▸ Tarefas a realizar
A. De acordo com o trecho sobre o dossiê temático, por que o dossiê contará com duas edições?
B. Estenda o trecho sobre o dossiê de história e direitos da criança e do adolescente, começando logo após a última frase apresentada.

O presente dossiê temático intitulado História e Direitos da Criança e do Adolescente na América Latina na Revista Brasileira de História & Ciências Sociais visa contribuir com a historiografia das infâncias e juventudes no Brasil e na América Latina, buscando colocar em tela estudos que estão sendo produzidas em diferentes instituições de pesquisa no Brasil, com interfaces na América Latina. Registramos que este Dossiê contará com duas edições, haja vista o número expressivo de artigos recebidos.
Organizamos os artigos a partir de uma cronologia que nos permitiu perceber as mudanças das politicas públicas no Brasil e na Amarica Latina através dos tempos. Para entender os que chamamos de “direitos humanos” é necessário perguntar ao passado como foram produzidas as práticas de assistência no campo da política e da legislação.
Marcia Cristina Ribeiro Gonçalves Nunes, no artigo intitulado O “velho” Lemos como transformador do Orphanato Municipal, problematiza a questão da educação das meninas a partir da atuação de Antônio Lemos, em Belém do Pará, na Primeira República. Ainda sobre este período, as contribuições de Fabiano Quadros Rückert, em A infância pobre no Brasil da Primeira República: um panorama das pesquisas, possibilitam analisar como a relação entre infância e pobreza passou a ser colocada em tela pela historiografia nacional.

Entradas do conjunto de dados
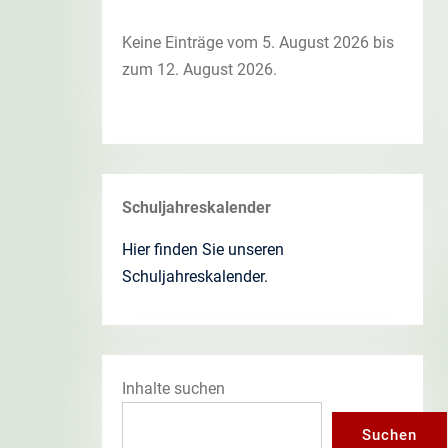
Keine Einträge vom 5. August 2026 bis
zum 12. August 2026.
Schuljahreskalender
Hier finden Sie unseren
Schuljahreskalender.
Inhalte suchen
Suchen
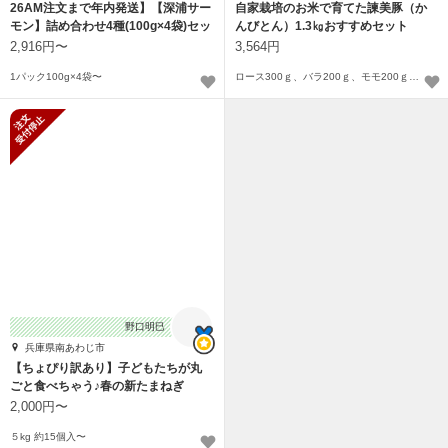
26AM注文まで年内発送】【深浦サー
自家栽培のお米で育てた諫美豚（か
モン】詰め合わせ4種(100g×4袋)セッ
んびとん）1.3㎏おすすめセット
ト
2,916円〜
3,564円
1パック100g×4袋〜
ロース300ｇ、バラ200ｇ、モモ200ｇ、モモ200ｇ、ウデ200ｇ、ハンバーグ220ｇ
新規受付停止
野口明巳
兵庫県南あわじ市
【ちょぴり訳あり】子どもたちが丸
ごと食べちゃう♪春の新たまねぎ
2,000円〜
５kg 約15個入〜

▸ Resultados do exercício
A. Por causa do número expressivo de artigos recebidos.

B.
Seguindo em direção aos anos de 1930 e 1940, os artigos A Institucionalização do Atendimento aos Menores – O SAM, de Fabíola Amaral Tomé de Souza e A “mocidade brasileira” em formação: concepções e investimentos sobre os corpos jovens, escrito por Sonia Deus Rodrigues Bercito, colocam na seara de debates as políticas nacionais voltadas para crianças e jovens, impulsionados pelo Governo Vargas.
Para contemplar a chamada “era dos direitos”, os artigos de A responsabilidade compartilhada no Direito da Criança e Adolescente como dimensão da solidariedade: intersecção entre público e privado, escrito por Ismael Francisco de Souza e Tijolo por tijolo num desenho lógico: crianças e adolescentes brasileiros, de objeto de medidas a sujeitos de direitos, de Elisangela da Silva Machieski, iniciam o debate as questões referentes sobre os direitos humanos de crianças e adolescentes no Brasil, buscando produzir reflexões sobre a historicidade das legislações nacionais.
As contribuições de Alessandra Nicodemos, em Movimento Nacional de Meninos e Meninas de Rua: aspectos históricos e conceituais na defesa dos Direitos da Criança e do Adolescente no Brasil, e da pesquisadora Esmeralda Blanco Bolsonaro de Moura, em Infância, adolescência e direitos humanos no conflituoso século XX: o direito à informação no contexto da árdua construção da democracia brasileira, contribuem para o debate sobre os movimentos sociais e as tensões que marcam as mobilizações em torno dos direitos humanos.
Já o artigo de autoria de Silvia Maria Fávero Arend e Reinaldo Lindolfo Lohn, intitulado Sobre a oitiva de crianças e adolescentes na justiça: protagonismo em debate (1989-2017), contempla a complexa questão da cidadania infanto-juvenil e sua relação com o Sistema de Justiça. Ainda sobre a questão dos dispositivos legais, o texto Referências institucionais para a produção descolonial dos direitos das indígenas crianças: os casos do trabalho infantil e da violência sexual, de Assis da Costa Oliveira, coloca na seara de debate a questão das violências praticadas contra as indígenas infâncias.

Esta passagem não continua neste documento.